Adimora, Adaora A. MD, MPH*†; Schoenbach, Victor J. PhD; Doherty, Irene A. PhD*

Sexually Transmitted Diseases: July 2006 - Volume 33 - Issue 7 - p S39-S45
doi: 10.1097/01.olq.0000228298.07826.68

Background: Heterosexual HIV transmission among African Americans in the rural southern United States has climbed in recent years. Concurrent partnerships and bridge populations have emerged as key elements in the spread of sexually transmitted infections (STIs).

Goal: The goal of this study was to examine published empiric data and other literature concerning the extent of these network patterns and their relationship to the socioeconomic context among African Americans in the rural South.

Study Design: The authors conducted a review of public health, medical, and social sciences literature.
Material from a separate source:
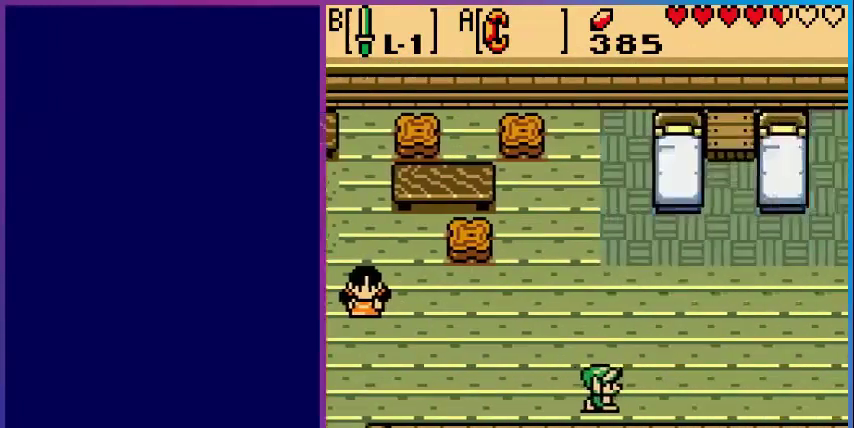
{"buttons": [], "events": []}
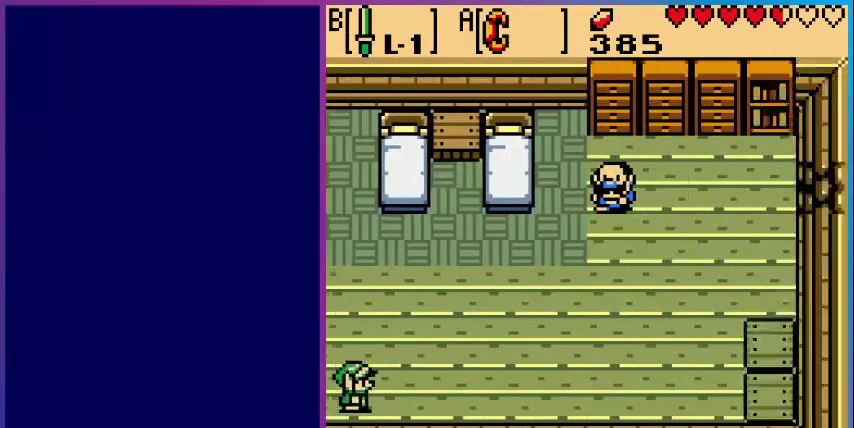
{"buttons": ["DPAD_RIGHT"], "events": [[480, "DPAD_RIGHT", "down"]]}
Results: In areas of the rural South with high STI rates, there is extensive concurrency with evidence of dense sexual networks and bridging among the general population, core group members, and other high-risk subpopulations. Qualitative research reveals socioeconomic factors that support these network patterns: low ratio of men to women, economic oppression, racial discrimination, and high incarceration rates of black men.

Conclusion: Concurrency and bridging likely contribute to increased heterosexual HIV transmission among blacks in the South; contextual factors promote these network patterns in this population.

Specific sexual network patterns, promoted by contextual factors, contribute to increased heterosexual HIV transmission among blacks in the South.

From the *Department of Medicine, School of Medicine, and the †Department of Epidemiology, School of Public Health, University of North Carolina at Chapel Hill, Chapel Hill, North Carolina

The authors thank Drs. Peter Leone and Sonia Naprovnik for their insightful comments.

This work was supported by National Institute of Allergy and Infectious Diseases Award 1K02 AI01867-01 (to AAA)

Correspondence: Adaora A. Adimora, MD, MPH, Division of Infectious Diseases, 130 Mason Farm Road, CB #7030, Bioinformatics Building, UNC School of Medicine, Chapel Hill, NC 27599-7030. E-mail:

Received for publication February 10, 2005, and accepted April 29, 2005.

HETEROSEXUAL HIV TRANSMISSION HAS ESCALATED in the southern United States with marked racial disparities and high rates among African Americans, especially black women.1,2 Reasons for the racial disparity in HIV infection rates are multifactorial and may include healthcare access and differences in the prevalence of herpes simplex virus,3 bacterial vaginosis,4,5 and other sexually transmitted infections (STIs) that facilitate HIV transmission.6–8 Recently, STI epidemiology has begun to emphasize the importance of networks and population parameters such as concurrent partnerships and sexual interactions (“bridging”) among the general population, core group members with numerous partners, and high-prevalence subpopulations. Relatively few empiric data have been published concerning the extent of these network components among African Americans in the South, but they are likely of key importance in this region's high STI rates. This article reviews quantitative and qualitative data concerning these critical network components among blacks in the South and the evidence for the influence of socioeconomic context in formation and maintenance of network patterns that help sustain the observed disparity in HIV rates.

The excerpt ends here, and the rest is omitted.